Apart from versifying the 'tail of a wolf', the composition of this verse appears to have no purpose. If they would be brought together, then many verses will emerge that have been composed in order to bring into Urdu some unidiomatic Persian word. But verses of this kind should not be called 'verses'.

== Zamin, pp. 58-59

Gyan Chand:

'Wolf's tail' is a Persian idiom for the crack of dawn. Whether you put an i.zaafat after sho;x or you don't, it makes no difference. In the dawn of Doomsday, there will be a great turmoil and commotion, a great wailing and lamentation. But the jungle/wilderness in which our beloved, hunter of the two worlds, went to hunt-- there she made prey of so many animals, she created such a Doomsday, that compared to it the dawn of Doomsday was diminished: it was reduced to merely the crack of dawn, in which there's no turmoil and confusion, no mischief and confusion.

== Gyan Chand, p. 95


[See his comments on Mir's M{115,4} and M{1419,5}.]


DESERT: {3,1}
DOOMSDAY: {10,11}

For background see S. R. Faruqi's choices.
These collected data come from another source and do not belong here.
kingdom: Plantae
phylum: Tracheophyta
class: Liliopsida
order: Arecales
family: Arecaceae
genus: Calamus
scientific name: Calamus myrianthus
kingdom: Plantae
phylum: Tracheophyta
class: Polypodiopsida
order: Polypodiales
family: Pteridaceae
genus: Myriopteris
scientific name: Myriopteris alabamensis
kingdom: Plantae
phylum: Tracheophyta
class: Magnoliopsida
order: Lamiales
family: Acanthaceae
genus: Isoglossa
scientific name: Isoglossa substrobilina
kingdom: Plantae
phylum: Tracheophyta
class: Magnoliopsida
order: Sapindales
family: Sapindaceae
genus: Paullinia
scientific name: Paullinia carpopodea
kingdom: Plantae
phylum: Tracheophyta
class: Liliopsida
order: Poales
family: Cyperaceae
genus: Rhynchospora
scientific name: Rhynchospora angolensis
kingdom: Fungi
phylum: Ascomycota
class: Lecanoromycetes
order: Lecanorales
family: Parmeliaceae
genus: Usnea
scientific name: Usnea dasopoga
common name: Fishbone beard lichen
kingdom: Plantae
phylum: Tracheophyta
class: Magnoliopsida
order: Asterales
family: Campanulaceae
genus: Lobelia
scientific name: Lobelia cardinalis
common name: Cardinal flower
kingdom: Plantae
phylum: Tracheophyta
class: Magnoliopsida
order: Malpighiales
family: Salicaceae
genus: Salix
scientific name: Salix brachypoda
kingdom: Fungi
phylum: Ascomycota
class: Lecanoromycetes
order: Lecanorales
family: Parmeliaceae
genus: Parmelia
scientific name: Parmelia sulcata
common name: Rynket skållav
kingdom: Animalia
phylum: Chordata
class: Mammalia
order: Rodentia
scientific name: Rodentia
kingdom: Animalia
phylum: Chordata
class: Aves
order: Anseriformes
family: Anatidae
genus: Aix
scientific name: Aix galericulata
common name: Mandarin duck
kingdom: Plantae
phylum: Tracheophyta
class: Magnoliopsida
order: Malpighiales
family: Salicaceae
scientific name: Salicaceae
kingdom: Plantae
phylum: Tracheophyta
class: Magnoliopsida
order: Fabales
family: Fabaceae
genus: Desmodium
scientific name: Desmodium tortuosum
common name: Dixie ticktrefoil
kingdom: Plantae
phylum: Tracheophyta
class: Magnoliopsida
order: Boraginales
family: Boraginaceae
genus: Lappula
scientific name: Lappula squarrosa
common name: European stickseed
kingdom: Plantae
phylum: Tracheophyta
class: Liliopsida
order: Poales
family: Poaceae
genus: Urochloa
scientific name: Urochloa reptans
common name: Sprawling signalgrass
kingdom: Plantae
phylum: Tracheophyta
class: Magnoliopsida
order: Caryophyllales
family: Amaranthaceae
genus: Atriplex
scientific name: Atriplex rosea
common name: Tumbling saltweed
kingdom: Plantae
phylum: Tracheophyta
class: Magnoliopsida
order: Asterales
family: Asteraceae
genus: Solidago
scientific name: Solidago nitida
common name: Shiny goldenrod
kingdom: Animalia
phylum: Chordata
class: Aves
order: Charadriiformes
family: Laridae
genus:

This verse is NOT one of his choices; I thought it was interesting and have added it myself. For more on Ghalib's unpublished verses, see the discussion in {4,8x}.

In an enjoyable feat of wordplay, the dawn of Doomsday becomes merely a single 'wolf's tail' (an idiom for the white line of the first dawn along the dark horizon) in the desert where the beloved hunts. For more on this 'crack of dawn', see {67,1}. The dawn of Doomsday is thus reduced merely to an ordinary dawn; and in addition, a 'wolf's tail' is just the kind of minor trophy that the beloved might be expected to bear home from her hunt.

Although of course the multivalence of ek also opens the possibility that this particular wolf's tail may after all be a conspicuous or special one-- so that the beloved might actually deign to take special note of this particular trophy of the hunt.

The extension of her power over the two worlds (this present world and the world to come) works excellently with the idea of her treating the dawn of Doomsday as a mere wolf's tail. (On such Persianized 'two-worlds' constructions, see {18,2}.)